The Future Isn’t Near
Singularity is the term coined to describe the moment when machine intelligence ultimately outruns human capabilities, which changes the world so much that the future is impossible to predict at any basic level. Some futurists argue that this moment is fast approaching, but in a recent Technology Review article Microsoft founder Paul Allen counters that singularity is a long way off. Instead, reminiscent of IBM’s efforts with Watson, Allen is investing a chunk of his wealth to develop a computer that can accomplish a simple task: pass a 10th grade biology test.
Microsoft co-founder Paul Allen has been pondering artificial intelligence since he was a kid. In the late ’60s, eerily intelligent computers were everywhere, whether it was 2001’s HAL or Star Trek’s omnipresent Enterprise computer. As Allen recalls in his memoir, “machines that behaved like people, even people gone mad, were all the rage back then.” He would tag along to his father’s job at the library, overwhelmed by the information, and daydream about “the sci-fi theme of a dying or threatened civilization that saves itself by finding a trove of knowledge.” What if you could collect all the world’s information in a single computer mind, one capable of intelligent thought, and be able to communicate in simple human language?
It’s a hard problem, but it’s one Allen is eager to solve. After years of pondering these ideas abstractly, he’s throwing his fortune into a new venture targeted entirely at solving the problems of machine intelligence, dubbed the Allen Institute for Artificial Intelligence or AI2 for short. ambitious, like Allen’s earlier projects on space flight and brain-mapping, but the initial goal is deceptively simple. Led by University of Washington professor Oren Etzioni, AI2 wants to build a computer that can pass a high school biology course. The team feeds in a textbook and gives the computer a test. So far, it’s failing those tests… but it’s getting a little better each time.

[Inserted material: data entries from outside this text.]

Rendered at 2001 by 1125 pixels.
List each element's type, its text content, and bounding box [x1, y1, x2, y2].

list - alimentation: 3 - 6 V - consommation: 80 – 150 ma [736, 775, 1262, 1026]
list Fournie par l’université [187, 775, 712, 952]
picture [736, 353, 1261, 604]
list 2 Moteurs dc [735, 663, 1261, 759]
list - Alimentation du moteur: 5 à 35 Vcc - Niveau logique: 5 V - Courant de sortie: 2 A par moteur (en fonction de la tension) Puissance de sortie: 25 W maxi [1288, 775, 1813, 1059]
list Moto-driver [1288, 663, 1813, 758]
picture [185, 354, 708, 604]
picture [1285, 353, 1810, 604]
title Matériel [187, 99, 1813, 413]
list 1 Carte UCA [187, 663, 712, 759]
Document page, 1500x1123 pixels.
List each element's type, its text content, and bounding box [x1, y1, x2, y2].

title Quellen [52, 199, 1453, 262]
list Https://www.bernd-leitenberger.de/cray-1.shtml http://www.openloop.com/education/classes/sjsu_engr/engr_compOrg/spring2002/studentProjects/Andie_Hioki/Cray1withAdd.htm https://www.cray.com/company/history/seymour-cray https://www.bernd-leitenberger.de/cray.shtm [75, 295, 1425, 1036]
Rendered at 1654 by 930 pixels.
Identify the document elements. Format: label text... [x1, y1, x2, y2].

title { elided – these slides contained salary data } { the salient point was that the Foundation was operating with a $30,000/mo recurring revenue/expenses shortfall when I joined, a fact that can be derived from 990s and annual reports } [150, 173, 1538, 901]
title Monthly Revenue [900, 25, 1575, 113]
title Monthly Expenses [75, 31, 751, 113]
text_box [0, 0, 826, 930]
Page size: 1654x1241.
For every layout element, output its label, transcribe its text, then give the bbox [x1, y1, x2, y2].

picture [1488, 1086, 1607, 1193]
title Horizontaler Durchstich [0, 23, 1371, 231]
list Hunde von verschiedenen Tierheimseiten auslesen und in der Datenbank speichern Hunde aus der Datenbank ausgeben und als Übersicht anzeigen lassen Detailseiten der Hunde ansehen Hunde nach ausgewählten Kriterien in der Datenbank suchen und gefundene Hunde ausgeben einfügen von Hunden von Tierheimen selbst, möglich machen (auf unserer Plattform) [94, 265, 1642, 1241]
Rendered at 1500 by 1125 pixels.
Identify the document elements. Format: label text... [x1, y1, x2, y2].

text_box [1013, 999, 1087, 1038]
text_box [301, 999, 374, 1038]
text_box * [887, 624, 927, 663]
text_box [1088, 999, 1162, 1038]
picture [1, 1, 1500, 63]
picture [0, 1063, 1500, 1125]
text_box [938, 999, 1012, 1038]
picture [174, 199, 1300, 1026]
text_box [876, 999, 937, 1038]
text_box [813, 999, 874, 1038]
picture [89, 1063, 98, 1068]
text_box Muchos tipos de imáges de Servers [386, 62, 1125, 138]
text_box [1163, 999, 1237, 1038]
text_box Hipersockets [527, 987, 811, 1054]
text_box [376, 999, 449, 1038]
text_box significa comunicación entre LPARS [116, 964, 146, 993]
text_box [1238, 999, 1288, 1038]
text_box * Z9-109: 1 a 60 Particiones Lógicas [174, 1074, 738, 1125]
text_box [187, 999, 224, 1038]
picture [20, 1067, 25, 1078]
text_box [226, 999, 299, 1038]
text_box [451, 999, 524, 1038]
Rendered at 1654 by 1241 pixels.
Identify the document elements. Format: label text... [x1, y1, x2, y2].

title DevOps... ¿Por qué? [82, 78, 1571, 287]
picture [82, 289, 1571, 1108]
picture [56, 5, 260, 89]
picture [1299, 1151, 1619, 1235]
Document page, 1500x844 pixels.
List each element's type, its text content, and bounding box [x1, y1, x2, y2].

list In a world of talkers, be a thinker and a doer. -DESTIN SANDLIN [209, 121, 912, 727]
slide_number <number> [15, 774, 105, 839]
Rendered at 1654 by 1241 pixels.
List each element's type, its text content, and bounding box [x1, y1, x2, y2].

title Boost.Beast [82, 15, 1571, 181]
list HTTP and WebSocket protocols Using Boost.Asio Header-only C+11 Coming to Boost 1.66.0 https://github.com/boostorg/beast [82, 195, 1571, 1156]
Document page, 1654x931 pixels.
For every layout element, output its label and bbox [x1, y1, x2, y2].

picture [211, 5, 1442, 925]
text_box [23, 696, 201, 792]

The key problem is knowledge representation: how to represent all the knowledge in the textbook in a way that allows the program to reason and apply that knowledge in other areas. Programs are good at running procedures (say, converting pounds to kilograms), and modern programs have gotten better at knowing when to run them (say, a Google search on “32 pounds to kilograms”), but they’re still managing the information as fodder for algorithms rather than facts and rules that can be generalized across different situations.
Having the computer study biology is a way of laying the groundwork for new kinds of learning and reasoning. “How do you build a representation of knowledge that does this?” Etzioni asks. How do you understand more and more sophisticated language that describes more and more sophisticated things? Can we generalize from biology to chemistry to mathematics?” That also means getting a grip on the complexity of language itself. Most language doesn’t offer discrete pieces of information for computers to piece through; it’s full of ambiguity and implied logic. Instead of simple text commands, Etzioni envisions a world where you can ask Siri something like, “Can I carry that TV home, or should I call a cab?” That means a weight calculation, sure — but it also means calculating distance and using spatial reasoning to approximate bulkiness. Siri would have to proactively ask whether the television can fit in the trunk of a cab. Siri would have to know “that TV” refers to the television you were just looking at online, and that “carry it back” means a walking trip from the affiliated store to your home. Even worse, Siri would have to know that “can I” refers to a question of advisability, and not whether the trip is illegal or physically impossible.